Over here, in the UK, we had the usual Chancellor's over optimistic budget projections.  In this case, Mr Hammond rightly noted that in terms of productivity, ‘ We are 35% behind Germany and 18% behind the G7 average’.

However, the Office of Budget Responsibility (OBR),  which is the ally of the ruling party, and whose projections one may assume are relied upon by Mr H, projects that UK productivity will increase from an annual rate of + 1% to +1.8% by 2020 – almost double. Good luck, Mr H, with your deficit forecasts.

However, to his credit, Mr Hammond proposes lowering the corporate tax rate from 28% to 19% [Which is about where it was (20% if memory serves me correct) when I arrived during the Thatcher – Major era in 1993.]

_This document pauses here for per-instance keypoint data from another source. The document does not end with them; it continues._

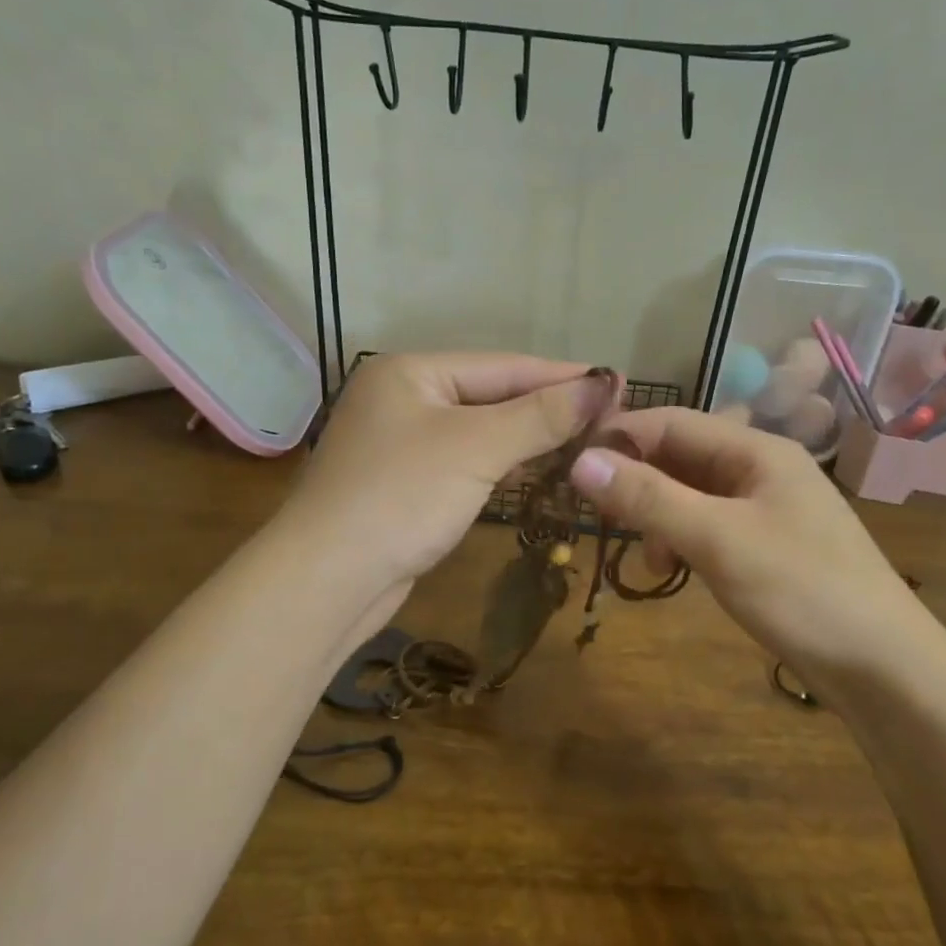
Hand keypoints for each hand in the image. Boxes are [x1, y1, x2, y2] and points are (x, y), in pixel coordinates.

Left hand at [280, 352, 610, 615]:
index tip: (618, 384)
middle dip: (548, 408)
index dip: (563, 376)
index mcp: (411, 371)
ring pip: (479, 432)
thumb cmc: (402, 497)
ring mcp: (399, 443)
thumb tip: (602, 383)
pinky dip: (501, 465)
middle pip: (491, 396)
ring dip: (528, 438)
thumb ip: (540, 415)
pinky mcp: (403, 484)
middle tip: (610, 417)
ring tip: (587, 441)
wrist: (327, 579)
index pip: (504, 365)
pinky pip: (464, 462)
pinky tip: (538, 470)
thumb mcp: (477, 448)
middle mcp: (402, 398)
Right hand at [569, 407, 941, 682]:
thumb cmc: (803, 592)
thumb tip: (579, 461)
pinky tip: (675, 571)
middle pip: (680, 457)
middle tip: (600, 520)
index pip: (671, 422)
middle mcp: (761, 469)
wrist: (886, 669)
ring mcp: (767, 508)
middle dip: (638, 484)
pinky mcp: (768, 546)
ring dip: (658, 518)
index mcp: (756, 451)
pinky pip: (709, 526)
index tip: (570, 467)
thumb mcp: (718, 540)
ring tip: (648, 560)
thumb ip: (649, 498)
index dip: (619, 438)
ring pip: (691, 495)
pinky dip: (682, 541)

As businessmen/women, haven't wee seen countless, unrealistic budget projections?

This coming week:

Tues, 14Mar17: US PPI, BoJ Economic Announcement
Wed, 15Mar17: UK Labour Market Report
Wed, 15Mar17: US Retail Sales, US CPI, FOMC Meeting Announcement
Thurs, 16Mar17: BoE Minutes and Announcement
Fri, 17Mar17: US Industrial Production, Consumer Sentiment
Fri, 17Mar17: Everywhere: St. Paddy's Day :)


See you next week, LJ

Saturday, 4 March 2017

Bullish Numbers – Wow! – And the Looming Crisis of National Debt – (Oops).

lennyjordanmarketblog.blogspot.com
05Mar17
Bullish Numbers – Wow! – And the Looming Crisis of National Debt – (Oops).

The past week's good news. Totally bullish. Stats Courtesy  of CME, Bloomberg, tradingeconomics.com, +others

US Q4 GDP +1.9% [okay, right?]
US Durable Goods + 1.8% in Jan17 [Not bad]
US Consumer confidence: 114.8 [A whopper. Bear in mind that Dec was 113.3, which was a 15-yr high.]
Chicago PMI: 57.4 [well above the 50.0 mark for expansion]
S&P CCS HPI (whatever that means) housing index, + 5.6% [the feel good factor, compare the consumer confidence number above.]

CONCLUSION : We may be on a roll.

Now for the bad news. With stats like these, interest rates have only one way to go.

Let's start with the UK, with back of the envelope calculations.

Downside = Danger of 10-yr Gilts hitting 4%.

Servicing the UK debt of £1.5tril from current rate of appx 1.2% (current bid yield) to the historic mean of 4% = increase of  appx 3%.

 Now bear in mind that every child born in the UK during 2017 will be saddled with £2,000 to £3,000 of interest payments per year on the national debt , by some estimates. These are only back-of the-envelope calcs.

But if UK interest rates rise to the historic mean of 4%, then that almost trebles the interest payment on the national debt, which puts each UK kid in hock of appx £9,000.

If I’m wrong, then I want to be the first to know.

From Wikipedia:

“In 2012, the British population numbered around 64 million, and the debt therefore amounted to a little over £15,000 for each individual Briton, or around £33,000 per person in employment. Each household in Britain pays an average of around £2,000 per year in taxes to finance the interest.”

Maybe it’s not clear what Wikipedia is saying, so let’s make it clear: Out of a nation of 64mil there are only 30mil working taxpayers.  So we have one-half of the population supporting the other half.
In the words of Bob Dylan, “How does it feel?”

 And LJ asks what are your chances of success while you struggle to pay for the non-working half?
 And what does this mean when (not ‘if’) 10-yr Gilts rates increase from the current 1.2% to the historic mean of 4%?

You don’t want to know, but I’ll tell you anyway. The LJ back-of the envelope calculation purports that the UK debt per person will TREBLE.  Then every working taxpayer will be in hock to appx £100,000.

No wonder that  UK trained doctors are fleeing the country.

US Bad News:

Let’s use the same method in order to figure out the consequences for the US.

Likewise, the States are in debt to the tune of appx $20tril, which according to columnist Mike Patton, works out to be appx $150,000 per head.  So every kid born in the US this year has $150k hanging over his head. Tell me I’m wrong.

But if ten-yr Treasuries go to the Historic mean of 4%, then does that mean that everyone in the US will be in hock to the tune of $300,000?

Tell me I’m wrong.


NEXT WEEK

All eyes on Friday’s NFP. Look for confirmation of this past week’s bullish stats.